Pandangan KIARA tentang UU Cipta Kerja dan perencanaan ruang laut

  • Whatsapp

DPRD Makassar

PELAKITA.ID Organisasi Koalisi Rakyat untuk Keadilan Perikanan (Kiara) menyebut Peraturan Pemerintah (PP) Nomor 21 Tahun 2021 tentang Penyelenggaraan Penataan Ruang sebagai kebijakan salah kaprah.

Penilaian tersebut disampaikan Parid Ridwanuddin yang mewakili Susan Herawaty, Sekjen Kiara pada diskusi perencanaan ruang laut yang digelar oleh Ikatan Sarjana Kelautan Indonesia, ISKINDO, 22 April 2021.

Read More

Parid menyebut salah kaprah jika dikaitkan dengan spirit keberlanjutan dan keadilan. “Kalau bicara keberlanjutan dan keadilan, ini tentu bertentangan dengan prinsip itu,” tegas Deputi Pengelolaan Pengetahuan Kiara itu.

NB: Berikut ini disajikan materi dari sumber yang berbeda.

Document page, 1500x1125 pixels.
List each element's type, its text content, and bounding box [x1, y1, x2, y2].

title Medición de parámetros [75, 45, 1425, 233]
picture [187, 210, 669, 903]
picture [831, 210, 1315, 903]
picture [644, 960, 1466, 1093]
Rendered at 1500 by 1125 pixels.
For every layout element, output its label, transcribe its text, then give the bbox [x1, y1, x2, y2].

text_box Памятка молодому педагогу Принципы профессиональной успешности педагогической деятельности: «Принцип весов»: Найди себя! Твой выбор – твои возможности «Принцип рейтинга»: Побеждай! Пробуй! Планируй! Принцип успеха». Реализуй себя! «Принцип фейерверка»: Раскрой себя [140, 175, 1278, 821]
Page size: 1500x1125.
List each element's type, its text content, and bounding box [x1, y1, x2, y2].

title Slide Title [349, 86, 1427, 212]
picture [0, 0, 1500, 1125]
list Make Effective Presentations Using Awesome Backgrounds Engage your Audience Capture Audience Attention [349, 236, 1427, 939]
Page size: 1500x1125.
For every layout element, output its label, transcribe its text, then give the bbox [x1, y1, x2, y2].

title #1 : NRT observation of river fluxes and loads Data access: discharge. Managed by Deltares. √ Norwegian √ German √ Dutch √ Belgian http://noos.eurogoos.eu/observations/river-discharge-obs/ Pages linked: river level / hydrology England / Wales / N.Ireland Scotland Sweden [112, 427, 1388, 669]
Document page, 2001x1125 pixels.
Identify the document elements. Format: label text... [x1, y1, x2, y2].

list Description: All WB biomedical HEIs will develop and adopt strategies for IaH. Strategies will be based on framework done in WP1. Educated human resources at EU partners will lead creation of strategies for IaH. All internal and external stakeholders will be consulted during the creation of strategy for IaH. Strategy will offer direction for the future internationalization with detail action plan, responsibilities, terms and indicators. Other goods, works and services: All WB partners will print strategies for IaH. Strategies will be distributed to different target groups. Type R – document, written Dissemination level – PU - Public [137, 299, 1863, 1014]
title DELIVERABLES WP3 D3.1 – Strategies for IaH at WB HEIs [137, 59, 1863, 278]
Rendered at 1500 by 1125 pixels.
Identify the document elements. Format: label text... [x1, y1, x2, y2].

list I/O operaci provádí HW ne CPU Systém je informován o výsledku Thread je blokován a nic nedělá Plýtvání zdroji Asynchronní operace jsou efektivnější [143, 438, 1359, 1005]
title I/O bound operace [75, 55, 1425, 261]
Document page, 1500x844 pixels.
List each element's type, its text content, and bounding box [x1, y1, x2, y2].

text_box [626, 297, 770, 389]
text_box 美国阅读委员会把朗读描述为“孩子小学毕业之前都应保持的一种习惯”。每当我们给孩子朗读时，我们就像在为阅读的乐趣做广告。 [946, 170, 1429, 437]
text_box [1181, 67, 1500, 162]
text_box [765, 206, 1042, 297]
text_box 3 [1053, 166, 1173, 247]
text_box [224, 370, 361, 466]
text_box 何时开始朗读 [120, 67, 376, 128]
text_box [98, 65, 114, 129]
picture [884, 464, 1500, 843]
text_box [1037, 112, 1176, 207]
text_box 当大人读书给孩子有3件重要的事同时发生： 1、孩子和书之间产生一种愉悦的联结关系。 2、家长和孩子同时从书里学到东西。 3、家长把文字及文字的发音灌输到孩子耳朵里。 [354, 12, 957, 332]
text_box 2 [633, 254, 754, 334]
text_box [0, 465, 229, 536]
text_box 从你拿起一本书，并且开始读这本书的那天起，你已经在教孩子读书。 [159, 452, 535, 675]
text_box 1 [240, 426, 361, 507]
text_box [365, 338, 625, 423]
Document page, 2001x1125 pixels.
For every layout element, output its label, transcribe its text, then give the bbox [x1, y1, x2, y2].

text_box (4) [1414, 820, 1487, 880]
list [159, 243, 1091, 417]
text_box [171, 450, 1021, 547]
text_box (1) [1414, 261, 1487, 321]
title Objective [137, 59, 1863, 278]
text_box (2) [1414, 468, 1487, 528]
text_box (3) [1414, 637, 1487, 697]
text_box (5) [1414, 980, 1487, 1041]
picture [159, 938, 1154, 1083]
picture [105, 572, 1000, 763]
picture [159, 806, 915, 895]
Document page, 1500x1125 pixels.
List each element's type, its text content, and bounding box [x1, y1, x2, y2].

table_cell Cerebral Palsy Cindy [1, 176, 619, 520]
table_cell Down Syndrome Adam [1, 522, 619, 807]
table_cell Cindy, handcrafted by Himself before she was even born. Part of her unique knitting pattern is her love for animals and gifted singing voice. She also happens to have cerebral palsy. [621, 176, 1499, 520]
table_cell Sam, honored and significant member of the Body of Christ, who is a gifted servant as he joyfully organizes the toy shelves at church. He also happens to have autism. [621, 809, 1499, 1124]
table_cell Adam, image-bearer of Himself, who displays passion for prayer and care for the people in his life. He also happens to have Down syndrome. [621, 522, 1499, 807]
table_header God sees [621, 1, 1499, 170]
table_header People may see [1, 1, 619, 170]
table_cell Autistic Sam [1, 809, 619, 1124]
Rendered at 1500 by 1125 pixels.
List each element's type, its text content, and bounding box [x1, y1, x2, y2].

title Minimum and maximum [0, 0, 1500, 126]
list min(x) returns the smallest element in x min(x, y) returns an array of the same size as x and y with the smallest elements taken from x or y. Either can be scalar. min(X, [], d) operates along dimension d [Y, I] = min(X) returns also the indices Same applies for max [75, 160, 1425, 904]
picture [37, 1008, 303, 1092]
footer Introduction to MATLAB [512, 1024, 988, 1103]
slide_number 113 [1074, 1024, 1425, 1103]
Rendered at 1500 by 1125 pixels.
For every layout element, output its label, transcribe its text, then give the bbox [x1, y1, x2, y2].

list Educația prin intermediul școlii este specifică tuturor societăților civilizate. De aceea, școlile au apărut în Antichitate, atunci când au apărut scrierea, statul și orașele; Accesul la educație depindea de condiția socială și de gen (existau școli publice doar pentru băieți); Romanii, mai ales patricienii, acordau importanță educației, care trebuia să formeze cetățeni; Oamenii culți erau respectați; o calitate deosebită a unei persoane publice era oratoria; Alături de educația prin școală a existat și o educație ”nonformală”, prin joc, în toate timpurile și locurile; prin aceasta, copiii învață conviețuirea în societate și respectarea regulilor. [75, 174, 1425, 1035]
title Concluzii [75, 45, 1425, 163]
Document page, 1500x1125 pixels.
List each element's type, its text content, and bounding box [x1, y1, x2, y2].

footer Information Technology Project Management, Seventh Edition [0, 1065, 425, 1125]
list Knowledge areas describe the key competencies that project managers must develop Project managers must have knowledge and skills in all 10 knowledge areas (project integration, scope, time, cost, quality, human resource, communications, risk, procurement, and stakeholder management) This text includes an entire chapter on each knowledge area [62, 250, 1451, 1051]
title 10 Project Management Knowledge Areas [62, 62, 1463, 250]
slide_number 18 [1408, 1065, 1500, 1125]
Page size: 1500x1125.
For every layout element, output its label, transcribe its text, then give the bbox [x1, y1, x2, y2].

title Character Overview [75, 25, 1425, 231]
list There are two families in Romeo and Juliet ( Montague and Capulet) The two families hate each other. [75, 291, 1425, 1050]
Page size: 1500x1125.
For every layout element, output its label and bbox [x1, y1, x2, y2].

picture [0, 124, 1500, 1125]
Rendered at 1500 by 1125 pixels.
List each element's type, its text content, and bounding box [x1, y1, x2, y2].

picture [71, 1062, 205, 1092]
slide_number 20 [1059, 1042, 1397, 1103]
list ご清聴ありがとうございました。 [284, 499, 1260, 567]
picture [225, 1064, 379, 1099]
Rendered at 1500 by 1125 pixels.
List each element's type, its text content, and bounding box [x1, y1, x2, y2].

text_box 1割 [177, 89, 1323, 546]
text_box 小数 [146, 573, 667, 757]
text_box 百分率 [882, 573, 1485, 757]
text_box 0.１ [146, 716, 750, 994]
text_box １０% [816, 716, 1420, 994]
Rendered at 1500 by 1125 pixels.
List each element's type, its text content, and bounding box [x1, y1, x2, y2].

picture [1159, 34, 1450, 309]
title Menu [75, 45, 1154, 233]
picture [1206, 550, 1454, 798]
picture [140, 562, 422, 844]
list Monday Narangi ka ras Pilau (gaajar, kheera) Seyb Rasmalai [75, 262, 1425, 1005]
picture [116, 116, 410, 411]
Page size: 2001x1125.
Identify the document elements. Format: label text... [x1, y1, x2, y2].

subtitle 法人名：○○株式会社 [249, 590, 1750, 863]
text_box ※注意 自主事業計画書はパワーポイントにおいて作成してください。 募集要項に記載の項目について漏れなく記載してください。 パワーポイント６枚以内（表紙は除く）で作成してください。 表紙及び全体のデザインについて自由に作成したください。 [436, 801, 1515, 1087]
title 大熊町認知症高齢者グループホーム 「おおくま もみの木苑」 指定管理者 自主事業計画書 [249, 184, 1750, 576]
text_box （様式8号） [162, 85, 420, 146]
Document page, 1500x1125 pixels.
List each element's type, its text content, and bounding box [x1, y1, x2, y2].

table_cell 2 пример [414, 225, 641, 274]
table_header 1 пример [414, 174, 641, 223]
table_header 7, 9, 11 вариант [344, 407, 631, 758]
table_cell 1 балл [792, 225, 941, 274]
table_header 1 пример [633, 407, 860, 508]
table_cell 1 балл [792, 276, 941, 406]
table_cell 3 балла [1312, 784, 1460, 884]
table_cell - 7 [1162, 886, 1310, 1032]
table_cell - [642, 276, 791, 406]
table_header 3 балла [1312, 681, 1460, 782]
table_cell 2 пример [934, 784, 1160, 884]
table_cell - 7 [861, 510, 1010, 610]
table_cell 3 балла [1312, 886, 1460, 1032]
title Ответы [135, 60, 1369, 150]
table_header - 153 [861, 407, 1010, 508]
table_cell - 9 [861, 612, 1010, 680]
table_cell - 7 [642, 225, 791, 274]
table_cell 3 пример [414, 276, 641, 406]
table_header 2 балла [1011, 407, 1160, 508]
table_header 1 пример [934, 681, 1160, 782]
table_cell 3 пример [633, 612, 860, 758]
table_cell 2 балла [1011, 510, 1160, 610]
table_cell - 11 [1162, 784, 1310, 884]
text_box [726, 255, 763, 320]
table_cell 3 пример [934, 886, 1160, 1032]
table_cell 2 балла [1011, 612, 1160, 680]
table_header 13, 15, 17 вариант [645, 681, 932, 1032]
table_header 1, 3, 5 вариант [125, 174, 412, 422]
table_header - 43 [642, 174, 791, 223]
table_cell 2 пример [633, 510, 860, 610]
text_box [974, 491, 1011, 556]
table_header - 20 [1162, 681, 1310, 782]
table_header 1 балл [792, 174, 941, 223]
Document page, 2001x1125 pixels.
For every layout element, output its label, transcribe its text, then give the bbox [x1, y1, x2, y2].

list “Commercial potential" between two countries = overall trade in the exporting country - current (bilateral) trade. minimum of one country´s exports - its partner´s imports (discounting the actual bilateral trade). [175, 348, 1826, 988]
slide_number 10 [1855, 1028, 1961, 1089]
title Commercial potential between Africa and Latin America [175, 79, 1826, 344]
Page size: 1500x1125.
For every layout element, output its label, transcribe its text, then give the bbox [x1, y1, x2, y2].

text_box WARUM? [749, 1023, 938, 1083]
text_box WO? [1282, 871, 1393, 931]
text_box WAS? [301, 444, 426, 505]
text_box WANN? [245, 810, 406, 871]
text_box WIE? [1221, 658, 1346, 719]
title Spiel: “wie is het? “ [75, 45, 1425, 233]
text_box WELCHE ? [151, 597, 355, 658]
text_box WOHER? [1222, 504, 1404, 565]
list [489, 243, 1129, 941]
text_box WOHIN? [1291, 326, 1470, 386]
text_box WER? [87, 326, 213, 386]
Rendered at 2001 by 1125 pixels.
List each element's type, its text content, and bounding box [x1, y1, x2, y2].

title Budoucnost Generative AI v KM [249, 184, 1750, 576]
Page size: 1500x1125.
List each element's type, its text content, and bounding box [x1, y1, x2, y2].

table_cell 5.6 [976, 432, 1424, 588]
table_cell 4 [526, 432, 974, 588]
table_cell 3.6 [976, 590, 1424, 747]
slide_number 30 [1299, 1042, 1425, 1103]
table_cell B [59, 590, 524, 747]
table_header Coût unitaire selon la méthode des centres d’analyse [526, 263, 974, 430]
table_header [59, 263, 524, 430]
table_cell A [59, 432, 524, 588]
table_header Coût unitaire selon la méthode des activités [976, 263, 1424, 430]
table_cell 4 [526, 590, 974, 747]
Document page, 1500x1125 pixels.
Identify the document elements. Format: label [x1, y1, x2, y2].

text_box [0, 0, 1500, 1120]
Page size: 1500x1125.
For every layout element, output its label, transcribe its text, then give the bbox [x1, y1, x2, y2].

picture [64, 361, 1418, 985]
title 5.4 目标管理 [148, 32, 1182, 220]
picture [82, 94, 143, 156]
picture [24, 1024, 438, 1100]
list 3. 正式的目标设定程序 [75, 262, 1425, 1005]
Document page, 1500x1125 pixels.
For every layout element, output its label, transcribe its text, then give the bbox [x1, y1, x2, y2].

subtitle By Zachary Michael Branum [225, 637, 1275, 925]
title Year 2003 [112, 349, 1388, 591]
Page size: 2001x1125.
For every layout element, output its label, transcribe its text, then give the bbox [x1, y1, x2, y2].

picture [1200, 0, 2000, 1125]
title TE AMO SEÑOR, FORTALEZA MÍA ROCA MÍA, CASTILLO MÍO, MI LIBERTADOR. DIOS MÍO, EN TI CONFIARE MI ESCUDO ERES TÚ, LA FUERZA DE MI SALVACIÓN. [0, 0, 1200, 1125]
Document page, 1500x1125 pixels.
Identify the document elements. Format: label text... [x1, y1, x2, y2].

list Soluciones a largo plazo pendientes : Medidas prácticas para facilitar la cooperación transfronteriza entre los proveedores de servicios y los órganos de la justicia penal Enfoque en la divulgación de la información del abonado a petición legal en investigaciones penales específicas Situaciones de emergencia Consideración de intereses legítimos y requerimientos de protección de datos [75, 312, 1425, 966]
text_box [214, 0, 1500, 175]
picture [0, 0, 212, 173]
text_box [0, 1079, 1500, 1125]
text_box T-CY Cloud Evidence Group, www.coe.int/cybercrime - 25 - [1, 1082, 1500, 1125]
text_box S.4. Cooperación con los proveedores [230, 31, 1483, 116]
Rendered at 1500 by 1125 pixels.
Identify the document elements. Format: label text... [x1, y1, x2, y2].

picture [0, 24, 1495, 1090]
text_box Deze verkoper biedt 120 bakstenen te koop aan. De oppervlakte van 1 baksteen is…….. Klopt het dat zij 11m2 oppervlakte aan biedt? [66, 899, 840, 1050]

Alasannya, lanjut Parid, karena corak investasi yang diusung dalam UU Cipta Kerja tersebut lebih mengutamakan ekstraksi dan eksploitasi sumber daya kelautan dan perikanan. “Ini diwujudkan dalam penciptaan kawasan strategis nasional baru yang justeru dinilai merusak kelestarian laut.”

Menurutnya ada beberapa kawasan strategis tersebut antara lain pembangunan proyek pariwisata berskala besar, pertambangan nikel, PLTU, kawasan ekonomi khusus hingga tambang panas bumi.

“Itu beberapa hal yang dalam bacaan kami itu didorong tata ruang lautnya ke arah situ,” imbuhnya.

Dia juga menyebut bahwa dalam PP 21/2021 ada satu pasal mengenai kawasan strategis nasional dengan ketentuan strategis untuk kepentingan pertahanan dan keamanan, pertumbuhan ekonomi, sosial budaya, pendayagunaan sumber daya alam dan atau teknologi tinggi serta kepentingan daya dukung fungsi lingkungan hidup.

Dia menyebut dua contoh kawasan yang menurutnya tumpangtindih dan berpotensi merusak tatatan yang ada seperti zona kawasan strategis tertentu untuk kepentingan militer di Kalimantan.

“Di Kepulauan Seribu ada rencana pembangunan hotel, mall,” tambahnya. Hal yang disebutnya dapat bertentangan dengan agenda pelestarian dan pengelolaan Kepulauan Seribu sebagai lokasi wisata dan pelestarian sumber daya laut. Apalagi kawasan ini merupakan taman nasional.

Hal lain yang disorot Parid adalah gagasan Lumbung Ikan Nasional. “LIN itu konsepnya seperti Food Estate di Kalteng dan itu kan sebetulnya terbukti gagal. Lumbung ekonomi skala besar yang tidak berbasis kearifan lokal,” ucapnya.

Beberapa lokasi yang disebutkan seperti Merauke, Maluku, yang diplot sebagai LIN.

Meski menawarkan konsep pengelolaan terpadu yang meliputi keadilan sosial. ekonomi dan lingkungan, Parid menyebut selama mengacu pada pertumbuhan ekonomi belaka, maka laut akan dianggap sebagai ruang eksploitasi baru.

Diskusi yang diikuti 85 peserta tersebut diikuti perwakilan organisasi pemerintah, praktisi kelautan dan perikanan, LSM, peneliti dan masyarakat luas. Nampak pula ketua ISKINDO, M. Zulficar Mochtar yang merupakan mantan Dirjen Perikanan Tangkap pada masa Menteri Susi Pudjiastuti.

Selain pembicara bersama Parid, hadir Prof Widi A. Pratikto, mantan Dirjen P3K Departemen Kelautan dan Perikanan tahun 2002, Ketua DPW ISKINDO Kalimantan Selatan, Baharuddin Sabur, serta perwakilan Sub-Direktorat Perencanaan Ruang Laut, yaitu Sofyan Hasan dan Didit. Keduanya ikut memberi paparan terkait substansi, proses dan mekanisme perencanaan kawasan strategis nasional yang bersisian ruang laut.